_WORK TO COMPLETE_
Return the text of all the items below word for word, leaving out the pictures.

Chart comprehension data
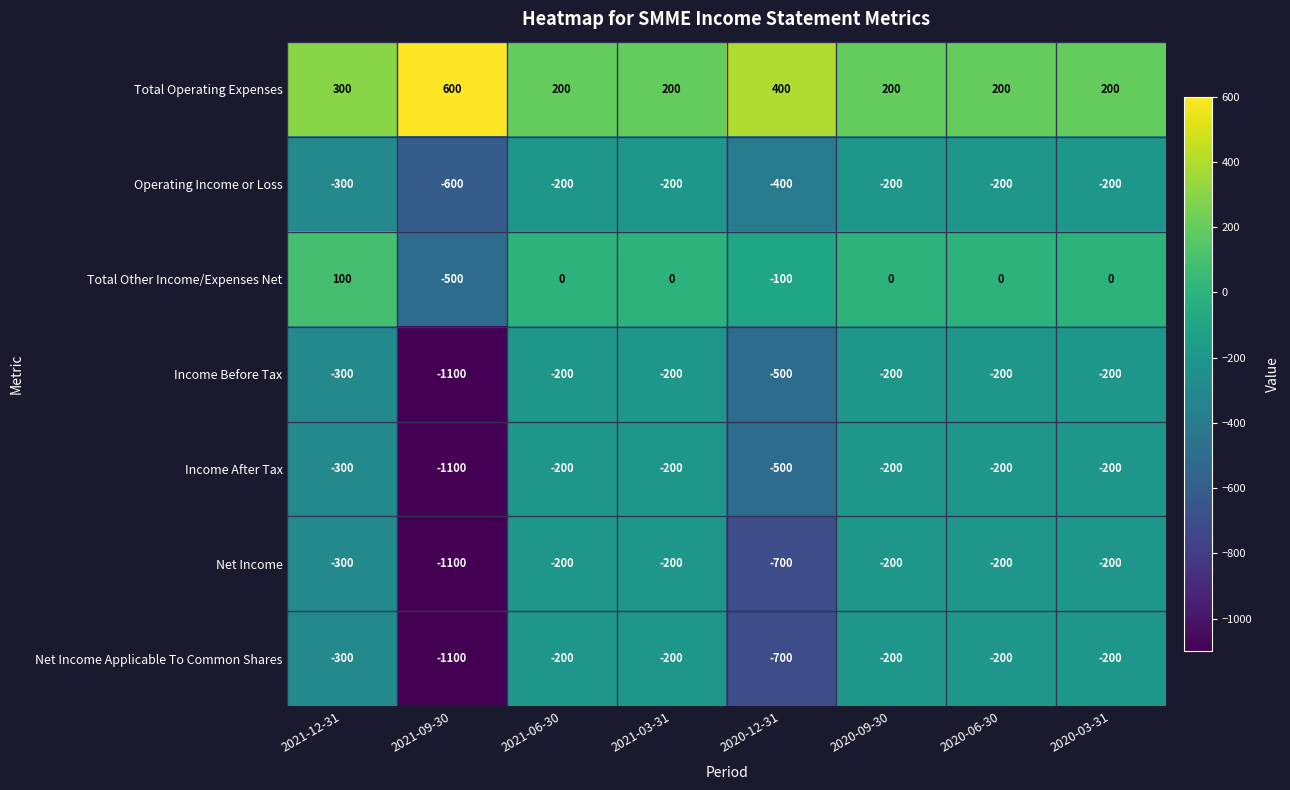

Which label corresponds to the smallest value in the chart?

2021-09-30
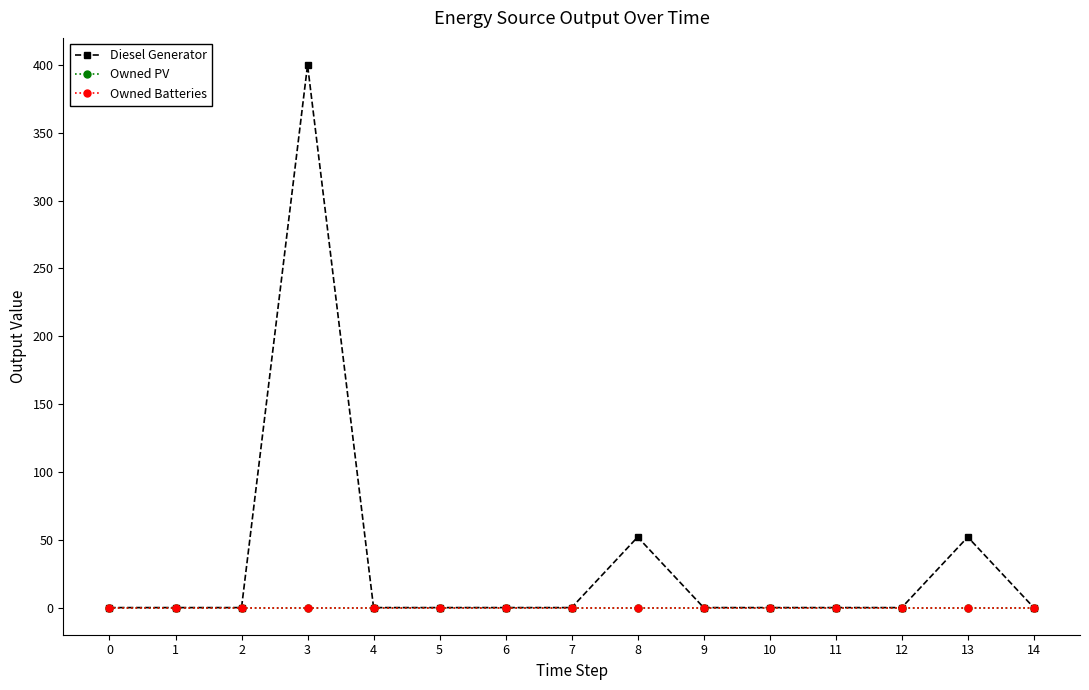

At which label is Diesel Generator closest to 200?

8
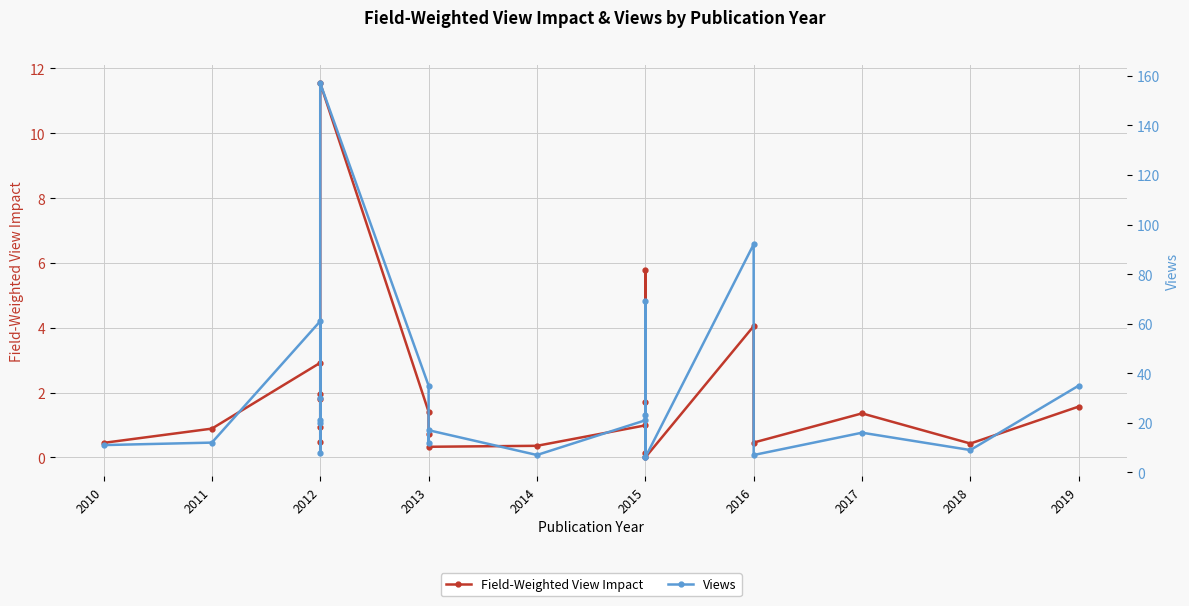

Is it true that Field-Weighted View Impact equals 0.1 at 2018?

False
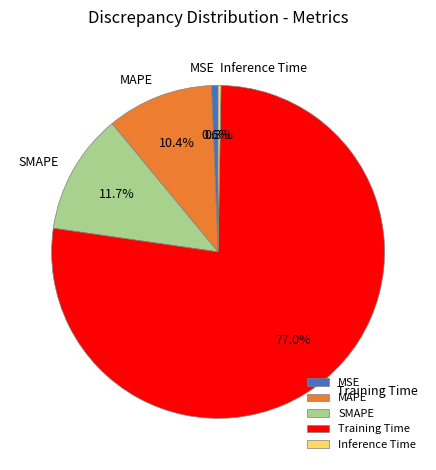

Combined, what portion of the pie is MAPE and MSE?

11.0%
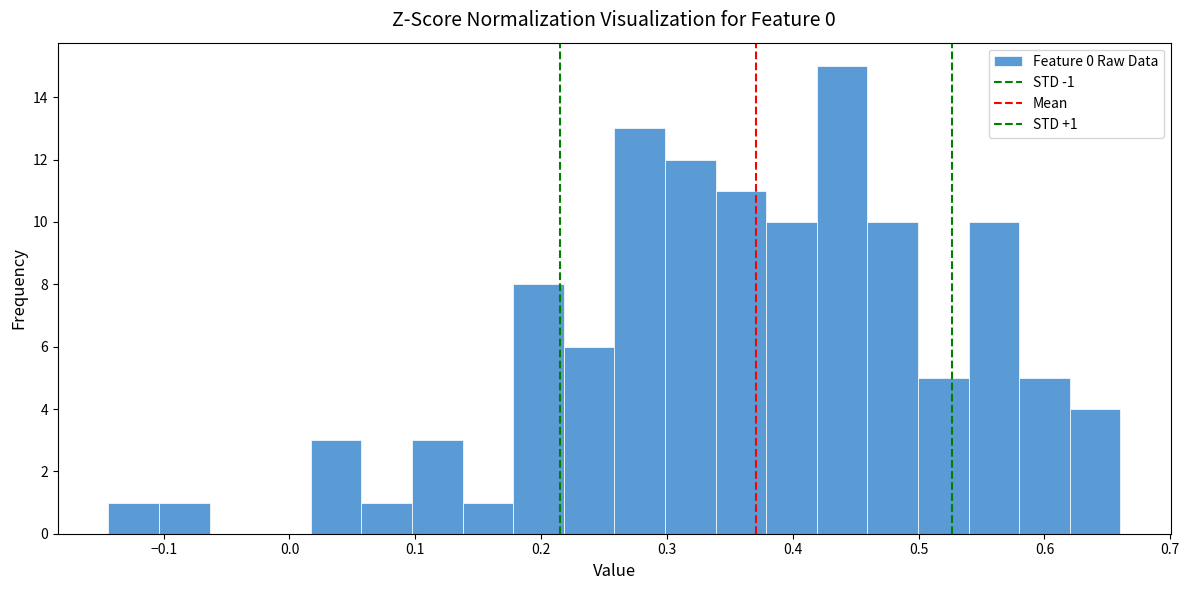

Over which range of the x-axis is the bar tallest?

0.42 to 0.46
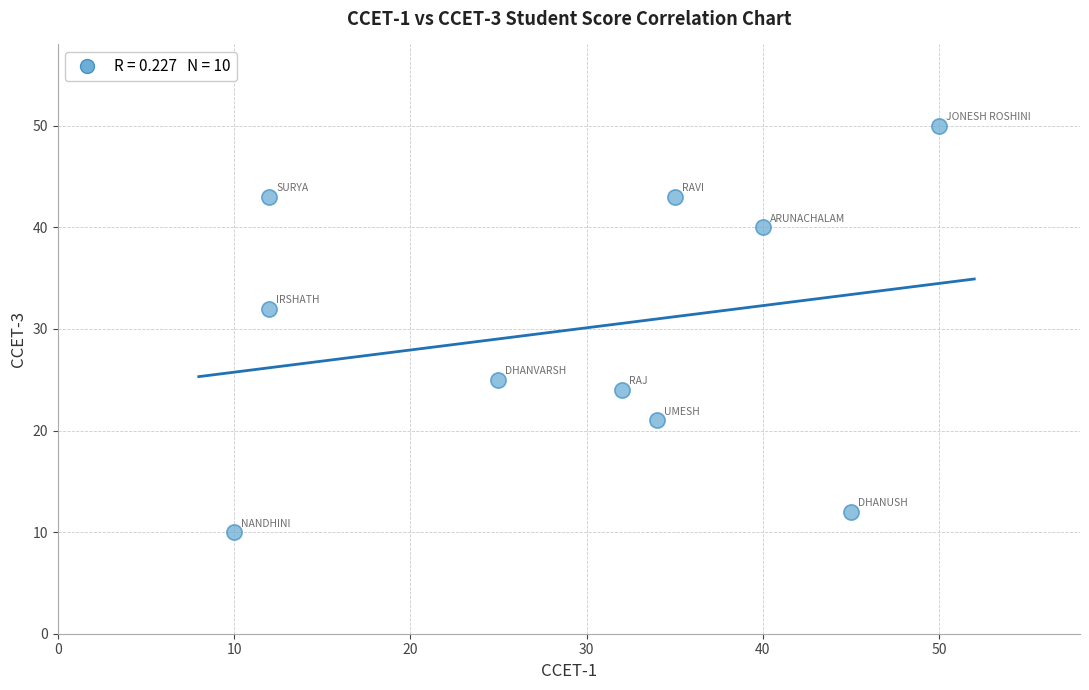

What is the average X value?

30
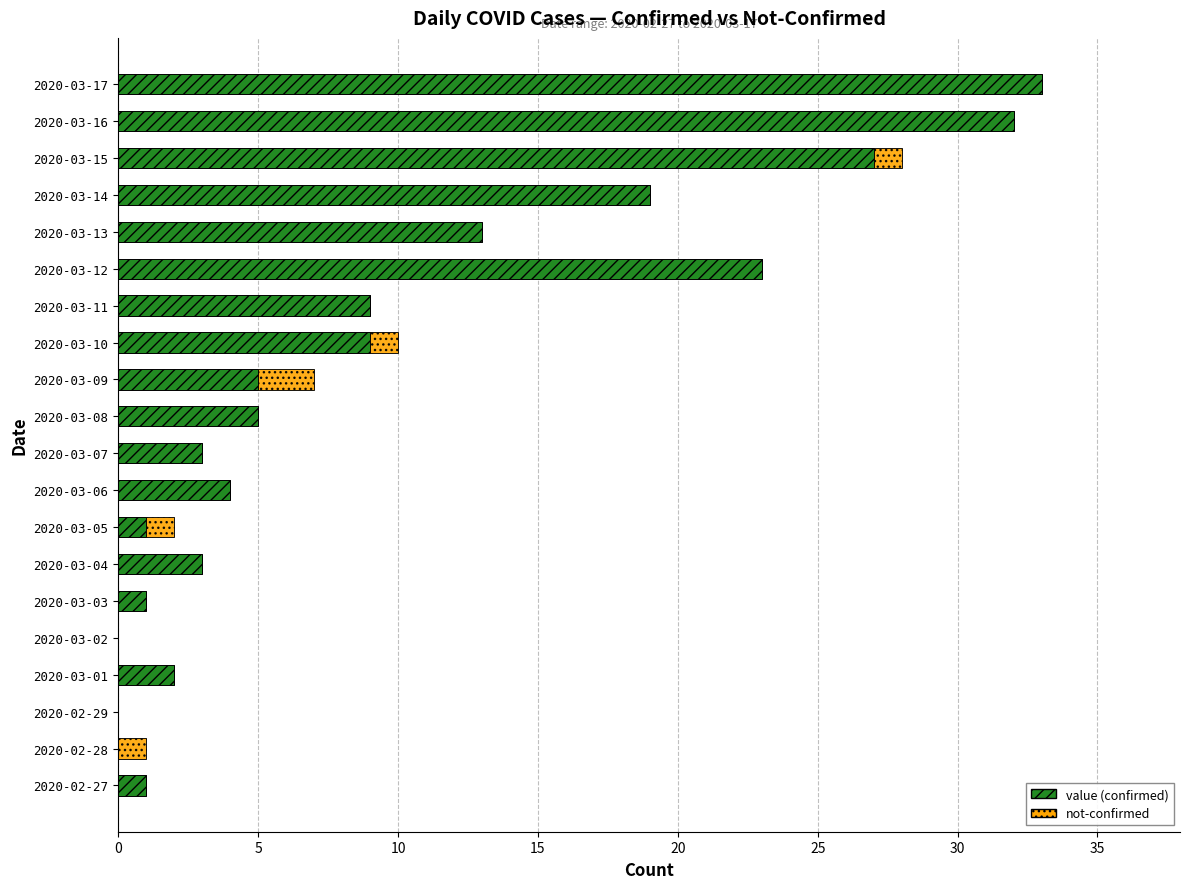

What is the total value across all series at 2020-03-17?

33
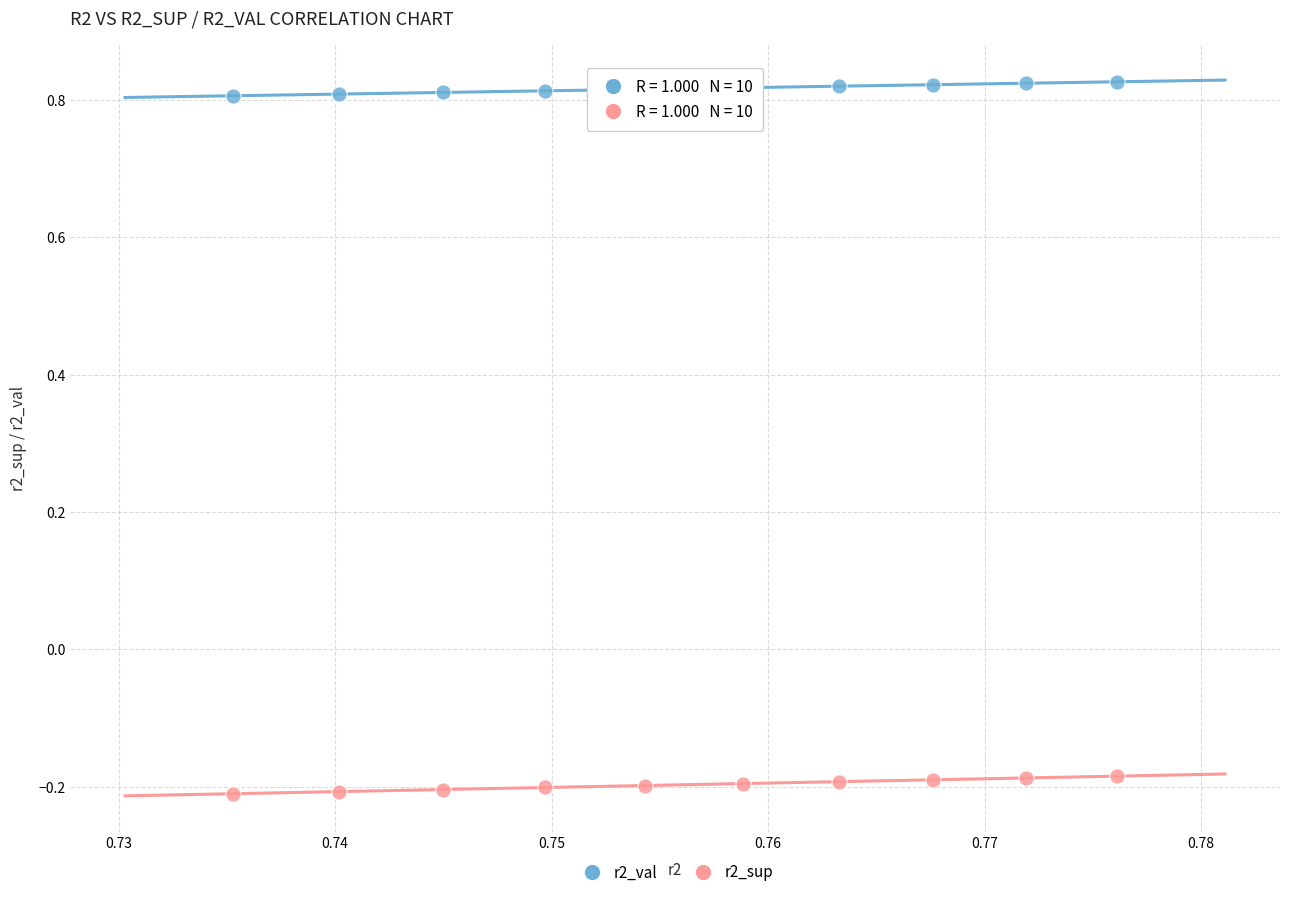

Which series reaches the minimum Y coordinate?

r2_sup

_PROBLEM SOLUTION_
Which label corresponds to the smallest value in the chart?

2021-09-30

At which label is Diesel Generator closest to 200?

8

Is it true that Field-Weighted View Impact equals 0.1 at 2018?

False

Combined, what portion of the pie is MAPE and MSE?

11.0%

Over which range of the x-axis is the bar tallest?

0.42 to 0.46

What is the average X value?

30

What is the total value across all series at 2020-03-17?

33

Which series reaches the minimum Y coordinate?

r2_sup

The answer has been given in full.